* _RECORDED INFORMATION_

Segment Open

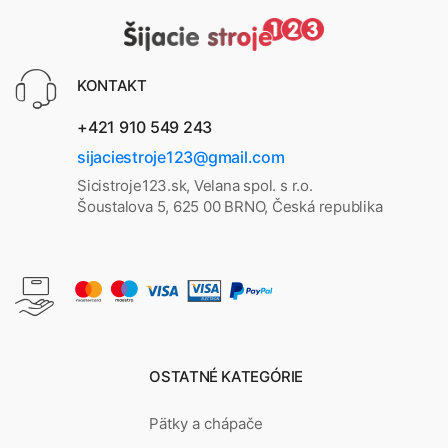
KONTAKT
+421 910 549 243
sijaciestroje123@gmail.com
Sicistroje123.sk, Velana spol. s r.o.
Šoustalova 5, 625 00 BRNO, Česká republika
OSTATNÉ KATEGÓRIE
Pätky a chápače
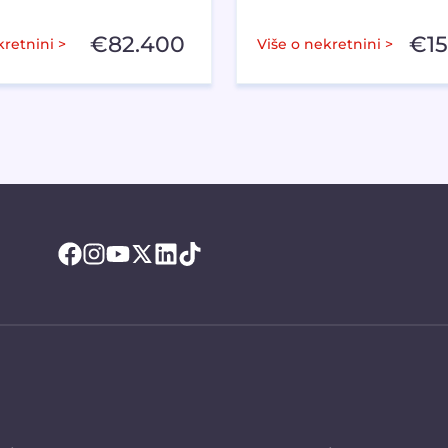
€
82.400
€
1
kretnini >
Više o nekretnini >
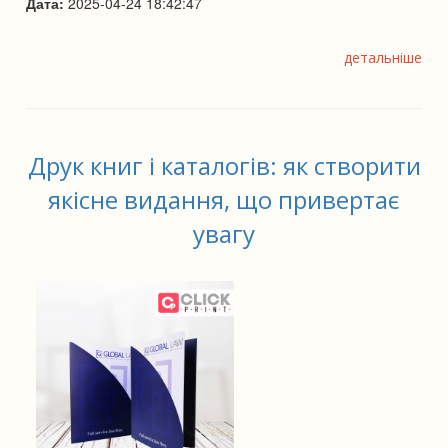
Дата:
2025-04-24 18:42:47
детальніше
Друк книг і каталогів: як створити
якісне видання, що привертає
увагу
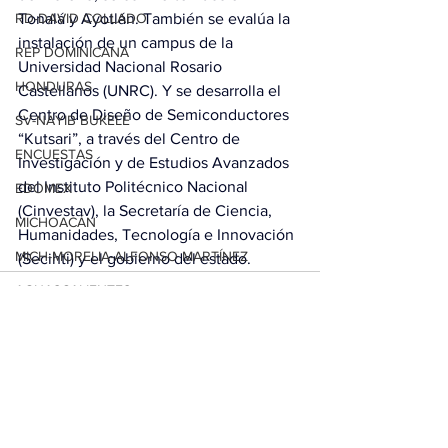
Tonalá y Ayotlán. También se evalúa la 
RD-DAVID COLLADO
instalación de un campus de la 
REP DOMINICANA
Universidad Nacional Rosario 
HONDURAS
Castellanos (UNRC). Y se desarrolla el 
Centro de Diseño de Semiconductores 
SV-NAYIB BUKELE
“Kutsari”, a través del Centro de 
ENCUESTAS
Investigación y de Estudios Avanzados 
del Instituto Politécnico Nacional 
EDOMEX
(Cinvestav), la Secretaría de Ciencia, 
MICHOACÁN
Humanidades, Tecnología e Innovación 
MICH-MORELIA-ALFONSO MARTÍNEZ
(Secihti) y el gobierno del estado. 
AGUASCALIENTES
AGUASCALIENTES
CDMX
Ver todo
Entradas relacionadas
CLAUDIA SHEINBAUM
EUA ELECCIONES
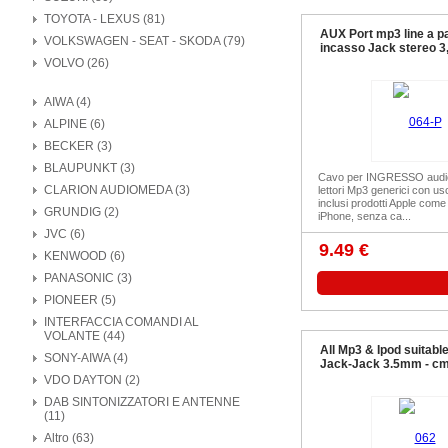
TOYOTA - LEXUS (81)
AUX Port mp3 line a p
VOLKSWAGEN - SEAT - SKODA (79)
incasso Jack stereo 
VOLVO (26)
AIWA (4)
ALPINE (6)
BECKER (3)
BLAUPUNKT (3)
Cavo per INGRESSO audio
CLARION AUDIOMEDA (3)
lettori Mp3 generici con usc
inclusi prodotti Apple come
GRUNDIG (2)
iPhone, senza ca...
JVC (6)
9.49 €
KENWOOD (6)
PANASONIC (3)
PIONEER (5)
INTERFACCIA COMANDI AL
VOLANTE (44)
All Mp3 & Ipod suitabl
SONY-AIWA (4)
Jack-Jack 3.5mm - c
VDO DAYTON (2)
DAB SINTONIZZATORI E ANTENNE
(11)
Altro (63)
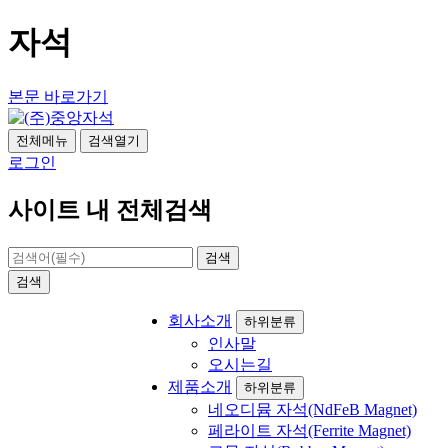
자석
본문 바로가기
전체메뉴
검색열기
로그인
사이트 내 전체검색
검색
검색
회사소개
하위분류
인사말
오시는길
제품소개
하위분류
네오디뮴 자석(NdFeB Magnet)
페라이트 자석(Ferrite Magnet)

Segment Closed

Repeat the material above exactly; pictures do not belong in the copy.

* _OUTPUT BELOW_
KONTAKT
+421 910 549 243
sijaciestroje123@gmail.com
Sicistroje123.sk, Velana spol. s r.o.
Šoustalova 5, 625 00 BRNO, Česká republika
OSTATNÉ KATEGÓRIE
Pätky a chápače
€
82.400
€
1
kretnini >
Više o nekretnini >
Дата:
2025-04-24 18:42:47
детальніше
Друк книг і каталогів: як створити
якісне видання, що привертає
увагу
Tonalá y Ayotlán. También se evalúa la 
RD-DAVID COLLADO
instalación de un campus de la 
REP DOMINICANA
Universidad Nacional Rosario 
HONDURAS
Castellanos (UNRC). Y se desarrolla el 
Centro de Diseño de Semiconductores 
SV-NAYIB BUKELE
“Kutsari”, a través del Centro de 
ENCUESTAS
Investigación y de Estudios Avanzados 
del Instituto Politécnico Nacional 
EDOMEX
(Cinvestav), la Secretaría de Ciencia, 
MICHOACÁN
Humanidades, Tecnología e Innovación 
MICH-MORELIA-ALFONSO MARTÍNEZ
(Secihti) y el gobierno del estado. 
AGUASCALIENTES
AGUASCALIENTES
CDMX
Ver todo
Entradas relacionadas
CLAUDIA SHEINBAUM
EUA ELECCIONES
TOYOTA - LEXUS (81)
AUX Port mp3 line a p
VOLKSWAGEN - SEAT - SKODA (79)
incasso Jack stereo 
VOLVO (26)
AIWA (4)
ALPINE (6)
BECKER (3)
BLAUPUNKT (3)
Cavo per INGRESSO audio
CLARION AUDIOMEDA (3)
lettori Mp3 generici con usc
inclusi prodotti Apple come
GRUNDIG (2)
iPhone, senza ca...
JVC (6)
9.49 €
KENWOOD (6)
PANASONIC (3)
PIONEER (5)
INTERFACCIA COMANDI AL
VOLANTE (44)
All Mp3 & Ipod suitabl
SONY-AIWA (4)
Jack-Jack 3.5mm - c
VDO DAYTON (2)
DAB SINTONIZZATORI E ANTENNE
(11)
Altro (63)
자석
본문 바로가기
전체메뉴
검색열기
로그인
사이트 내 전체검색
검색
검색
회사소개
하위분류
인사말
오시는길
제품소개
하위분류
네오디뮴 자석(NdFeB Magnet)
페라이트 자석(Ferrite Magnet)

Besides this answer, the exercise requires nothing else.